Good news for Silicon Valley, where griping about the nation's patent system has become a favorite hobby: Inventors will no longer have to trek all the way to the nation's capitol to complain.
On Tuesday, the Department of Commerce’s United States Patent and Trademark Office announced that the San Jose City Hall building had been picked as the permanent home of a new regional patent office.
"This patent office is about tapping and unleashing the kind of economic growth, job creation, and prosperity an innovation economy offers our entire country," Rep. Zoe Lofgren (D-San Jose) said in a statement. "That's because California, and the Valley in particular, are innovation powerhouses that will soon benefit from the extraordinary effort that went into landing this new patent office."

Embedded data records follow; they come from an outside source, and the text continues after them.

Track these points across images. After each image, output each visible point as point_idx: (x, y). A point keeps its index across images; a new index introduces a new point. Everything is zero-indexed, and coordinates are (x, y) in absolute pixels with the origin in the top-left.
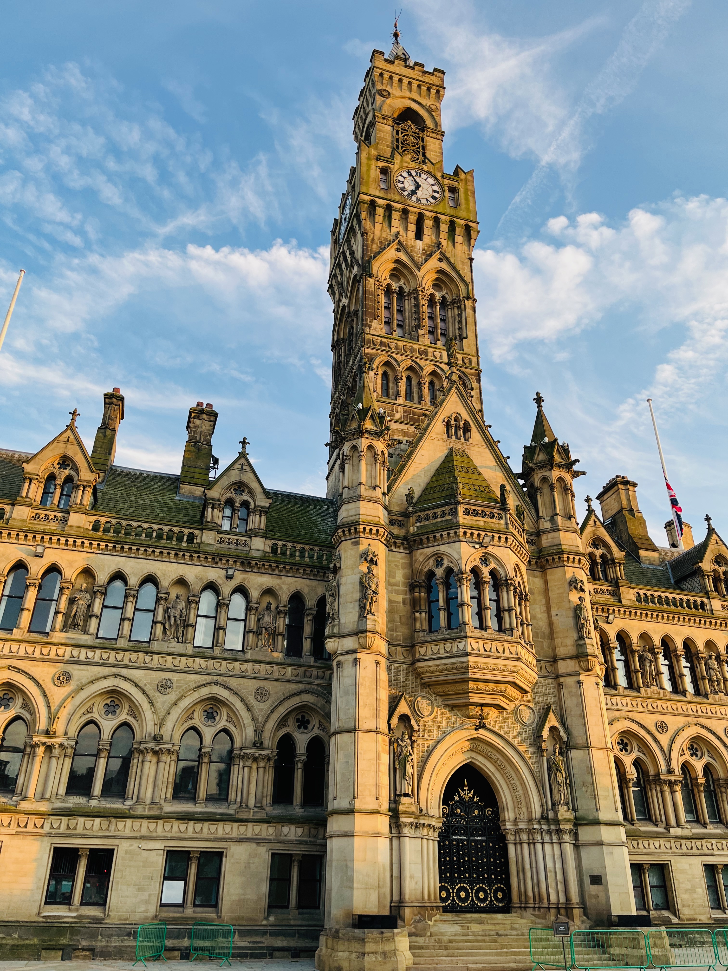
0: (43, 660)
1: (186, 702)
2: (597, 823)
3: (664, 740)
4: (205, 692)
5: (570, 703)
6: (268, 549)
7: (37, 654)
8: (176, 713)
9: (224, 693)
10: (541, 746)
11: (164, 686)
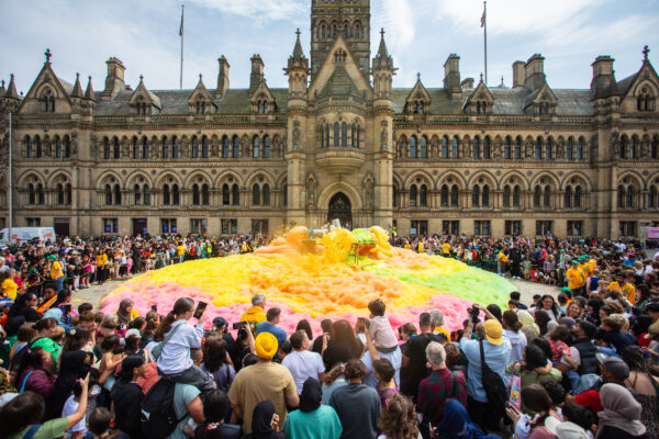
0: (207, 167)
1: (252, 177)
2: (380, 210)
3: (435, 177)
4: (257, 173)
5: (376, 170)
7: (205, 165)
8: (249, 180)
9: (264, 173)
10: (363, 185)
11: (245, 172)
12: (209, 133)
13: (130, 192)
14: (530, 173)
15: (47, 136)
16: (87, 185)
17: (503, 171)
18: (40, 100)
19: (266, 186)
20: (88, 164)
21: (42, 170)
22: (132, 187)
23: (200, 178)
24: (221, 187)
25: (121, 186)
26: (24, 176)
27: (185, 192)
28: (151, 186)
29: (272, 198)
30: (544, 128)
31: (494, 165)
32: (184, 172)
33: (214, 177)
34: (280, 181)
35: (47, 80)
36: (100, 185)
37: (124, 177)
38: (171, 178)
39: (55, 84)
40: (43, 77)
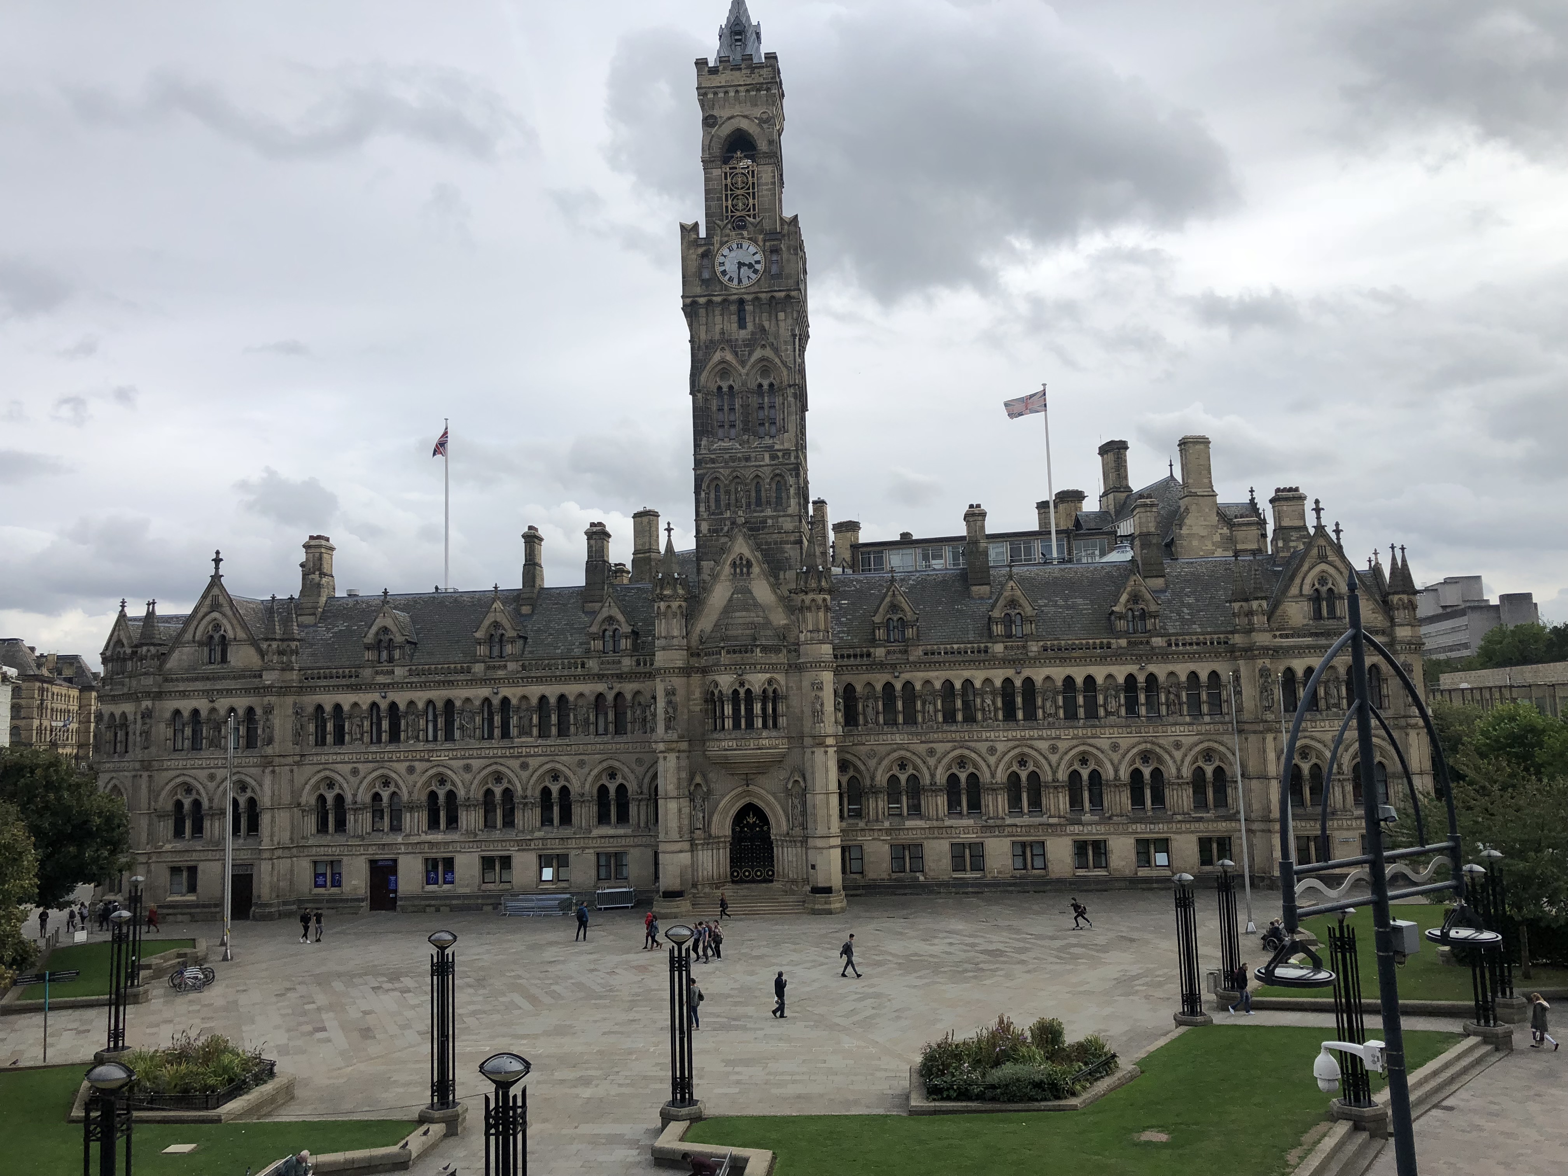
0: (511, 757)
1: (595, 772)
4: (605, 765)
6: (634, 663)
7: (508, 754)
8: (590, 779)
9: (617, 764)
10: (788, 792)
11: (581, 764)
12: (513, 693)
13: (364, 808)
14: (1115, 747)
15: (213, 710)
16: (286, 799)
17: (1062, 745)
18: (201, 644)
19: (621, 789)
20: (290, 760)
21: (202, 775)
22: (368, 799)
23: (498, 778)
24: (537, 793)
25: (349, 798)
26: (168, 787)
27: (469, 805)
28: (405, 797)
29: (633, 809)
30: (1138, 659)
31: (1045, 733)
32: (467, 768)
33: (525, 775)
34: (647, 780)
35: (215, 606)
36: (308, 798)
37: (354, 780)
38: (442, 780)
39: (229, 613)
40: (208, 602)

For most of its history, the U.S. Patent and Trademark Office had offices only in Washington. Then a couple of years ago, the agency announced its first regional office.

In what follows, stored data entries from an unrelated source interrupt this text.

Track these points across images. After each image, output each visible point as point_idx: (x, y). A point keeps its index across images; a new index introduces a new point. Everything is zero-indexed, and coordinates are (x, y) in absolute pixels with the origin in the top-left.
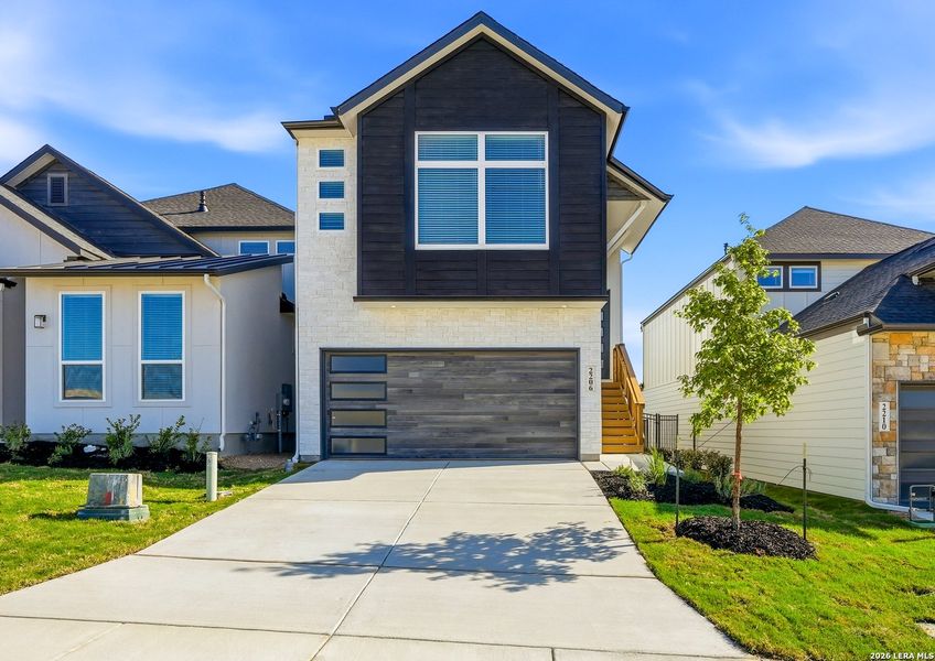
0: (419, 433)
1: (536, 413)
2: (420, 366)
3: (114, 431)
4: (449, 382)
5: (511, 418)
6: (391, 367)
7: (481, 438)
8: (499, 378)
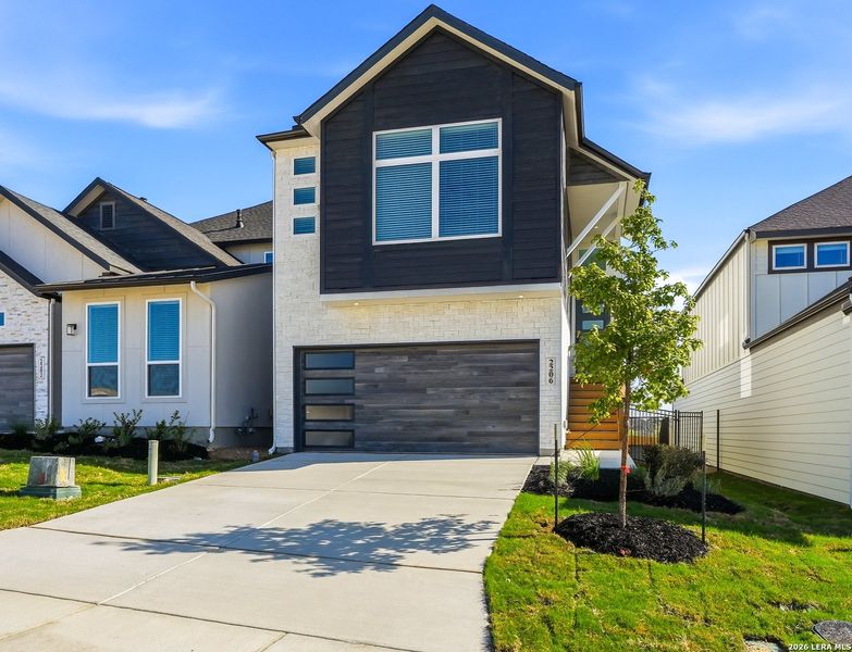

Upon word of the Motor City being picked, Silicon Valley boosters collectively began smacking their palms against their foreheads. This began a regional campaign to get another patent office in the place that produces more patents than anywhere else in the country.

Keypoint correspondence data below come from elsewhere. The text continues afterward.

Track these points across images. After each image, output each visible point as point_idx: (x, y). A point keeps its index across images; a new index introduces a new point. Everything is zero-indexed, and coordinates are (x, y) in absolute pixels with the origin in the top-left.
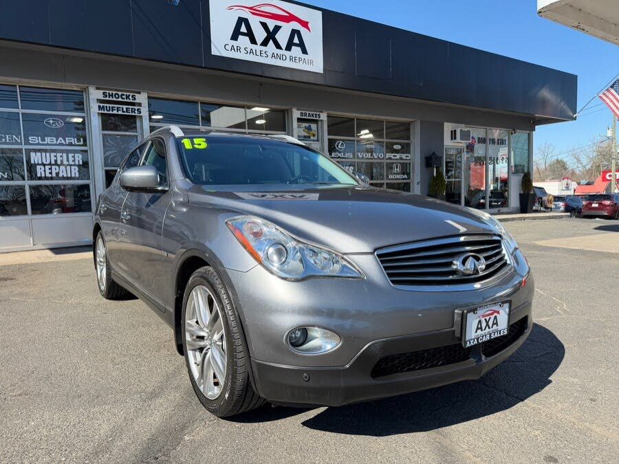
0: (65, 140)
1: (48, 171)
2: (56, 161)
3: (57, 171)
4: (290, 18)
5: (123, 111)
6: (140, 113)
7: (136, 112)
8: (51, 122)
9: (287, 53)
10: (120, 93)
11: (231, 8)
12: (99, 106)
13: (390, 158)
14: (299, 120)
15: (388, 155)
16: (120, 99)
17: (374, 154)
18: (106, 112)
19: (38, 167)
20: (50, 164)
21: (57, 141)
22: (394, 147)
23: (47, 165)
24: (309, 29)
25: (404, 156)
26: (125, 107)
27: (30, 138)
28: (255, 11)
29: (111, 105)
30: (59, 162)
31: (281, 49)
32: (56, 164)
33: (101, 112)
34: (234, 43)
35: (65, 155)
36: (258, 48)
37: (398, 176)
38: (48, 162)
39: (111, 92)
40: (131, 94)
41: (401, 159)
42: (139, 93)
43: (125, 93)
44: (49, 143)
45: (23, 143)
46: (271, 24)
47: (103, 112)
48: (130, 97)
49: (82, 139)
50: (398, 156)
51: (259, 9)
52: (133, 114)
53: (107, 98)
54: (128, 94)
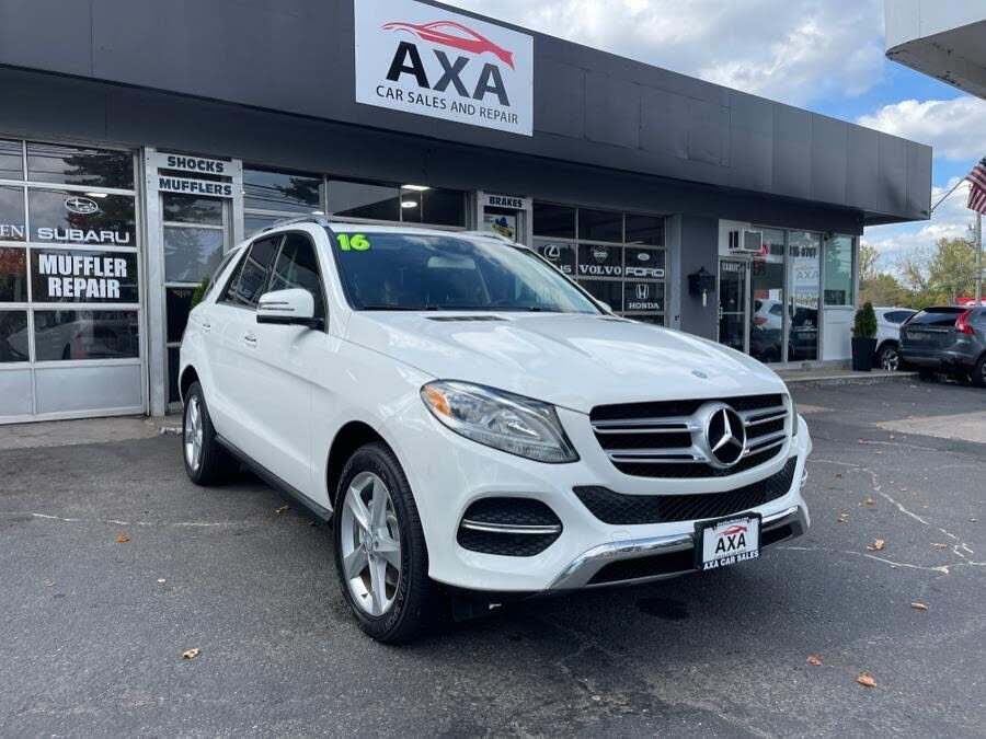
0: (99, 235)
1: (67, 287)
2: (82, 270)
3: (84, 287)
4: (482, 46)
5: (201, 190)
6: (229, 193)
7: (223, 191)
8: (77, 203)
9: (477, 103)
10: (197, 160)
11: (388, 27)
12: (162, 181)
13: (631, 275)
14: (488, 210)
15: (629, 270)
16: (197, 170)
17: (607, 268)
18: (172, 190)
19: (51, 280)
20: (72, 275)
21: (85, 235)
22: (639, 256)
23: (66, 276)
24: (511, 65)
25: (654, 272)
26: (204, 183)
27: (39, 231)
28: (427, 33)
29: (181, 179)
30: (87, 272)
31: (468, 96)
32: (82, 275)
33: (163, 189)
34: (391, 83)
35: (97, 260)
36: (429, 93)
37: (644, 306)
38: (68, 272)
39: (181, 157)
40: (216, 162)
41: (649, 276)
42: (229, 160)
43: (206, 160)
44: (72, 238)
45: (28, 239)
46: (453, 55)
47: (167, 190)
48: (214, 167)
49: (127, 234)
50: (645, 271)
51: (434, 29)
52: (218, 195)
53: (175, 167)
54: (210, 161)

That lobbying paid off two years ago when President Obama signed a patent reform bill that called for at least three more satellite offices. Dallas and Denver were picked along with Silicon Valley.
Ah, but where in Silicon Valley? More drama.
Patent officials began hunting high and low for space, which turned out to be rotten timing given the accelerating boom in the region that saw tech firms gobbling up offices.
Then, the search got put on hold last summer because of budget cuts caused by sequestration.
But with the lights back on in the nation's capitol, the search began again. And the result was the city of San Jose offering two years of free rent and three years of rent discounts at its city hall.
The new patent office will have space for patent examiners, a trial and appeals board, and training facilities. Folks in Silicon Valley hope that the patent office in San Jose will be able to draw on local expertise to help improve the quality of patents being issued.